Anacropora forbesi
- Conservation status: Vulnerable (IUCN 3.1)

Scientific classification
- Kingdom: Animalia
- Phylum: Cnidaria
- Subphylum: Anthozoa
- Class: Hexacorallia
- Order: Scleractinia
- Family: Acroporidae
- Genus: Anacropora
- Species: A. forbesi
- Binomial name: Anacropora forbesi Ridley, 1884
- Synonyms: Anacropora erecta Bernard, 1897; Anacropora firma Nemenzo & Ferraris, 1982; Anacropora gracilis Quelch, 1886; Anacropora reptans Bernard, 1897; Anacropora solida Quelch, 1886;

= Anacropora forbesi =

- Authority: Ridley, 1884
- Conservation status: VU
- Synonyms: Anacropora erecta Bernard, 1897, Anacropora firma Nemenzo & Ferraris, 1982, Anacropora gracilis Quelch, 1886, Anacropora reptans Bernard, 1897, Anacropora solida Quelch, 1886

Species of coral

Anacropora forbesi is a species of briar coral that can be found in the tropical western and central Indo-Pacific region. It is the type species of the genus Anacropora.

==Description==
Anacropora forbesi is a small coral, branching dichotomously, with slender branches up to 10 mm in diameter, slightly tapered and with blunt tips. The coenosteum (the stony skeleton of the coral) is smooth and the lower lips of the corallites (the stony cups in which the polyps sit) project slightly. This coral is usually a light brown colour with pale tips to the branches. It is closely related to Acropora and Montipora corals, but differs from them in not having a terminal axial corallite at the tip of the branches.
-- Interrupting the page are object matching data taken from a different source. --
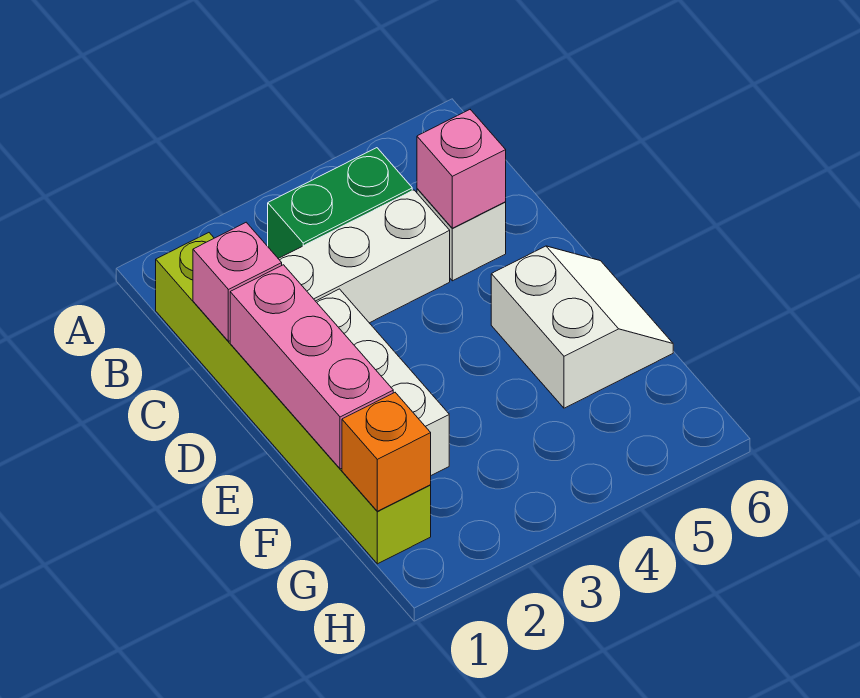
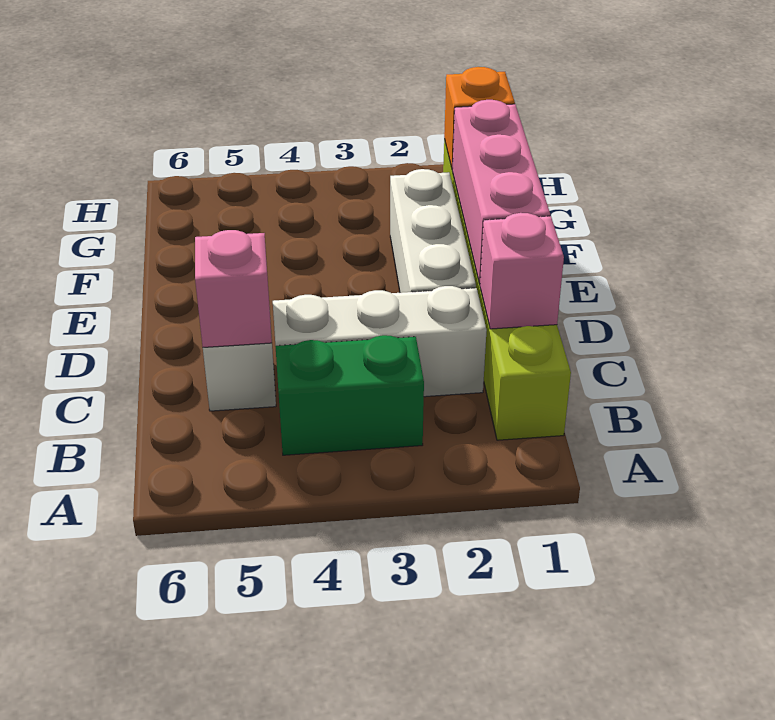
white 2x2 slope [491,246,673,408] -> none

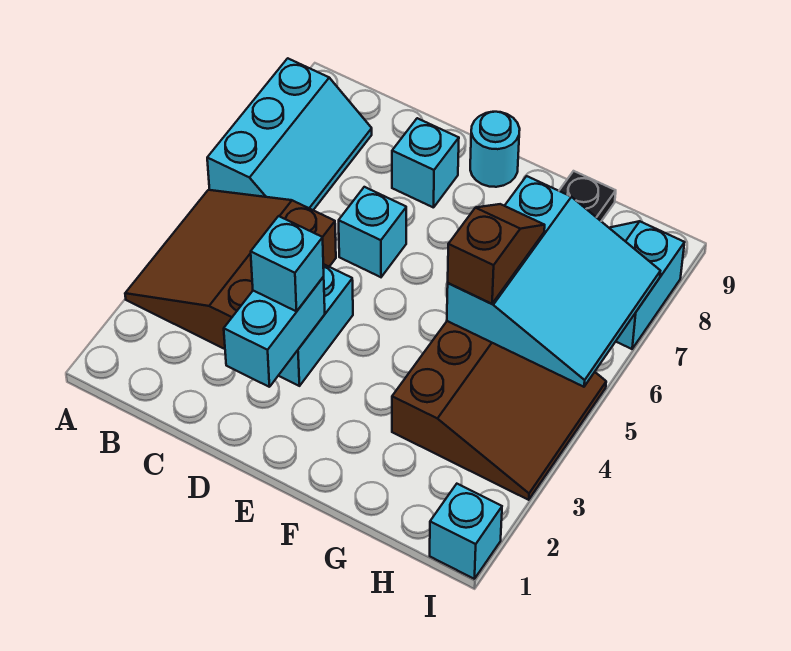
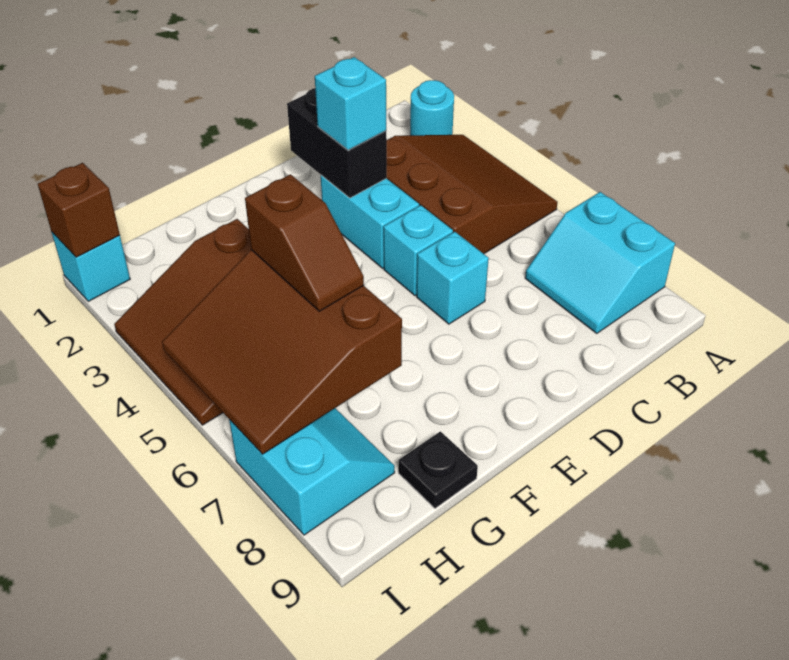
cyan 2x3 slope [207,58,372,210] -> cyan 2x2 slope [525,192,675,334]
cyan 1x2 brick [224,277,325,387] -> black 1x2 brick [287,88,387,198]
cyan 1x1 brick [392,118,459,208] -> cyan 1x1 brick moved to [384,205,453,296]
cyan 1x1 round brick [470,112,520,187] -> cyan 1x1 round brick moved to [410,80,454,135]
cyan 3x3 slope [447,176,660,387] -> brown 3x3 slope [162,250,402,454]
none -> brown 1x1 brick [38,163,120,257]

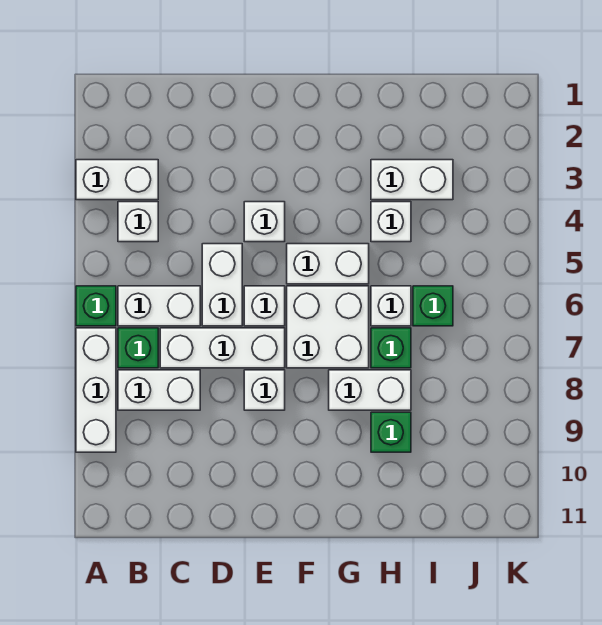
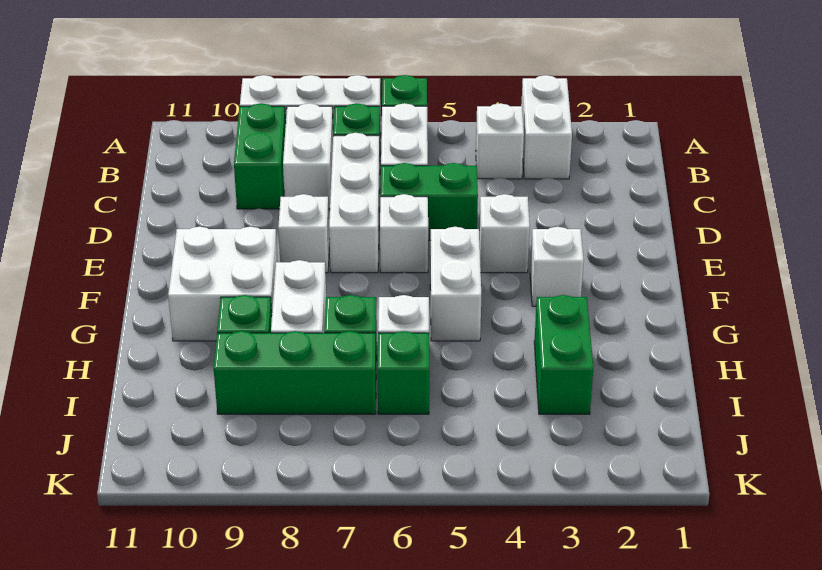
none -> green 1x2 brick [234,103,286,209]
white 1x2 brick [202,244,242,326] -> green 1x2 brick [380,163,478,240]
white 2x2 brick [287,286,369,368] -> white 2x2 brick moved to [168,227,278,341]
white 1x2 brick [371,160,453,200] -> green 1x2 brick [534,295,593,414]
white 1x1 brick [371,202,411,242] -> white 1x1 brick moved to [530,227,584,306]
none -> green 1x3 brick [214,331,376,414]

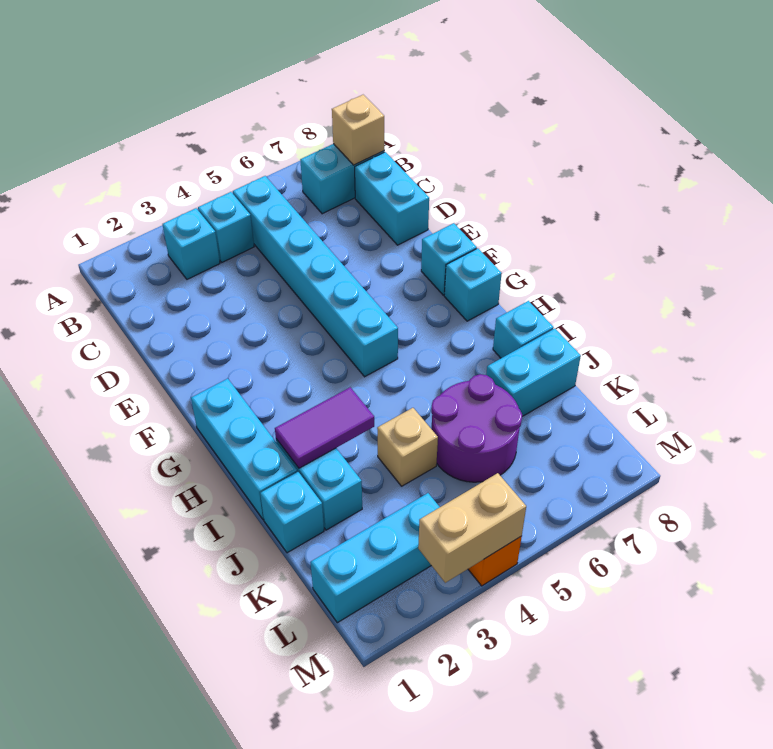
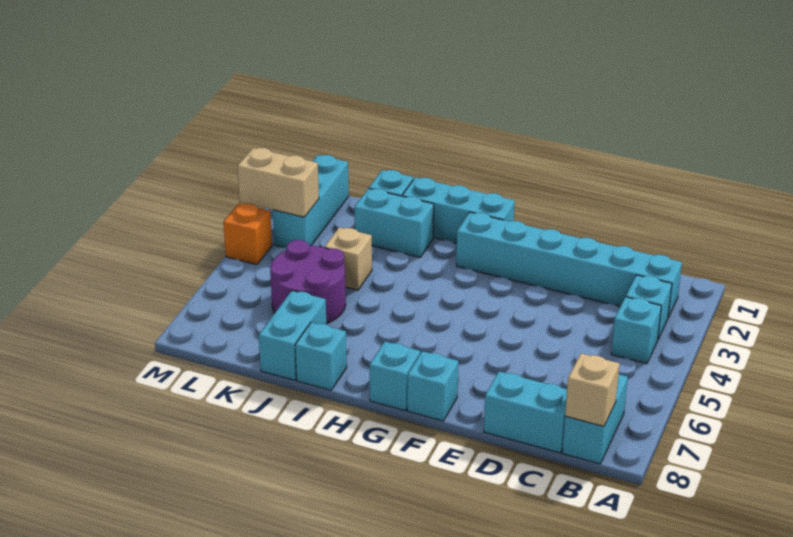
cyan 1x6 brick [233,176,398,377] -> cyan 1x6 brick moved to [456,212,682,317]
purple 1x2 tile [275,387,374,468] -> none
tan 1x2 brick [418,473,526,583] -> tan 1x2 brick turned to [238,148,319,217]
==Distribution and habitat==
Anacropora forbesi is native to the western and central Indo-Pacific. Its range extends from Madagascar, the east coast of Africa and the Red Sea to the northeastern Indian Ocean, Australia, Malaysia, Indonesia, Japan, the Philippines and the East China Sea. It also occurs in Palau and Micronesia. It grows on shallow water reefs, often in turbid waters, and in deeper areas between reefs on soft substrates. It sometimes inhabits exposed reef slopes. It occurs at depths down to about 25 m. This is a vigorous fast-growing coral which can form lawn-like patches on the reef to the exclusion of other species.

==Status==
This coral has a very wide range and is a common species. However, the genus is particularly prone to storm damage and coral bleaching, and all corals are threatened by reef degradation, climate change and ocean acidification. The International Union for Conservation of Nature has assessed its conservation status as being of least concern, while recommending further evaluation to check its level of resilience.